# [Instructions for the task]
Starting at the line that contains "617 554 181.6", transcribe every remaining line of the data below exactly, and omit all pictures.

# [Material provided]
====
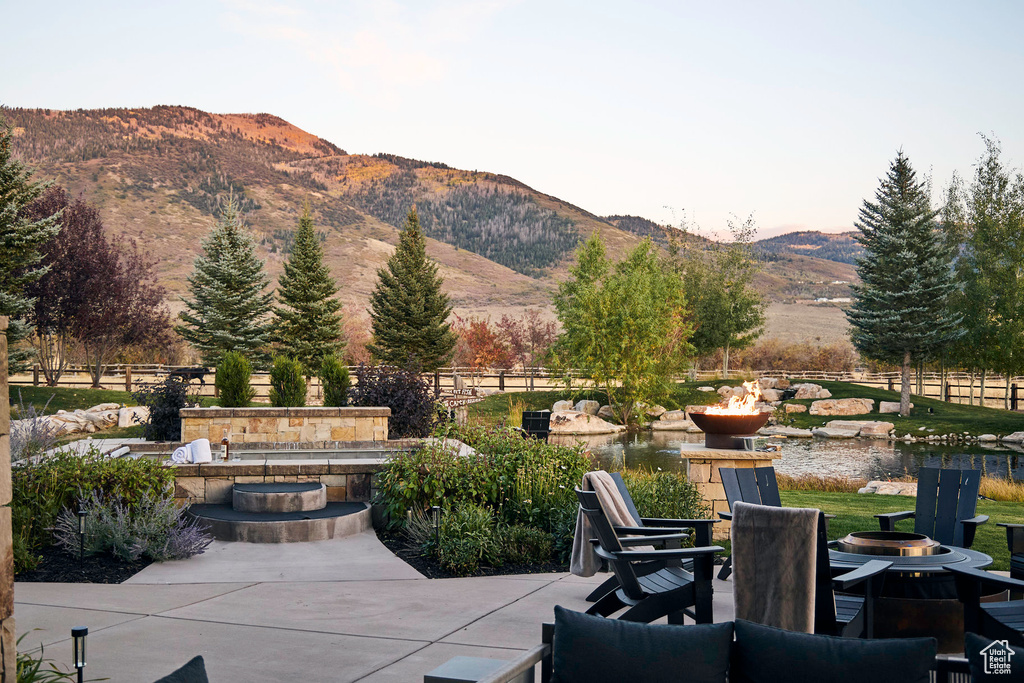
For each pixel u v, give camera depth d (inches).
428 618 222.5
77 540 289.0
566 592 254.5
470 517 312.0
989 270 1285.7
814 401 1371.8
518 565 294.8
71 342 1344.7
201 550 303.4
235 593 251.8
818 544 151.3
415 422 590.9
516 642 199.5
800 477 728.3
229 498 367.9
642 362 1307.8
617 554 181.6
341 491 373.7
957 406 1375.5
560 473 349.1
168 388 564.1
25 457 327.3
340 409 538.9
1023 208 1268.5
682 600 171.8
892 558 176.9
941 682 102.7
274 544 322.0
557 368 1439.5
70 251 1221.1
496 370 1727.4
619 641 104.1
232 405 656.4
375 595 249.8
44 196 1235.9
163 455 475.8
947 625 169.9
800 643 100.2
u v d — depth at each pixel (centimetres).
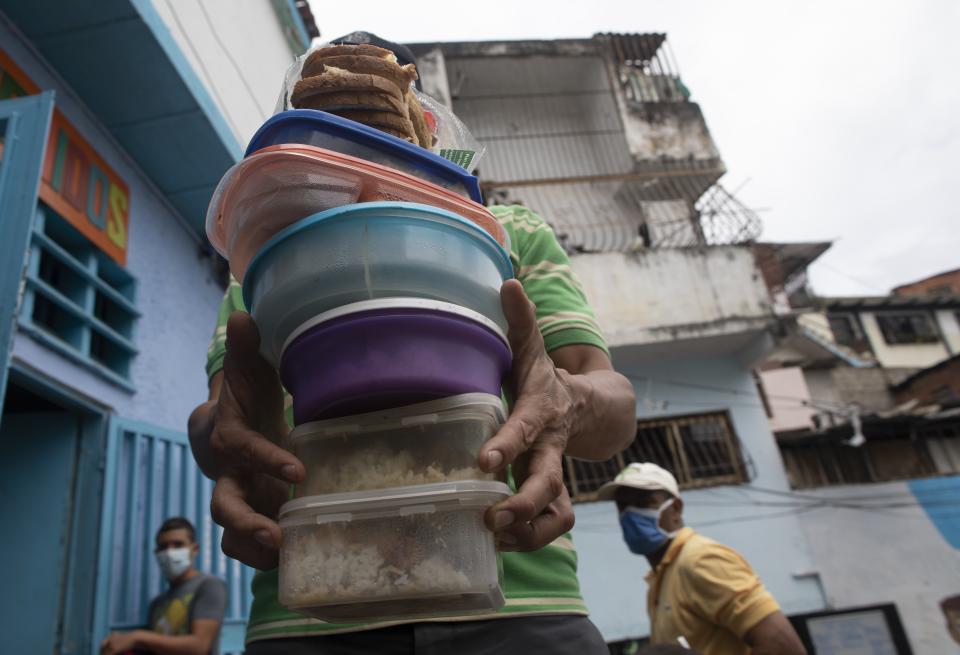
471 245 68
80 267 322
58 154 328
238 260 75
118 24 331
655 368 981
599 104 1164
====
# [Final answer]
617 554 181.6
341 491 373.7
957 406 1375.5
560 473 349.1
168 388 564.1
25 457 327.3
340 409 538.9
1023 208 1268.5
682 600 171.8
892 558 176.9
941 682 102.7
274 544 322.0
557 368 1439.5
70 251 1221.1
496 370 1727.4
619 641 104.1
232 405 656.4
375 595 249.8
44 196 1235.9
163 455 475.8
947 625 169.9
800 643 100.2
u v d — depth at each pixel (centimetres).
471 245 68
80 267 322
58 154 328
238 260 75
118 24 331
655 368 981
599 104 1164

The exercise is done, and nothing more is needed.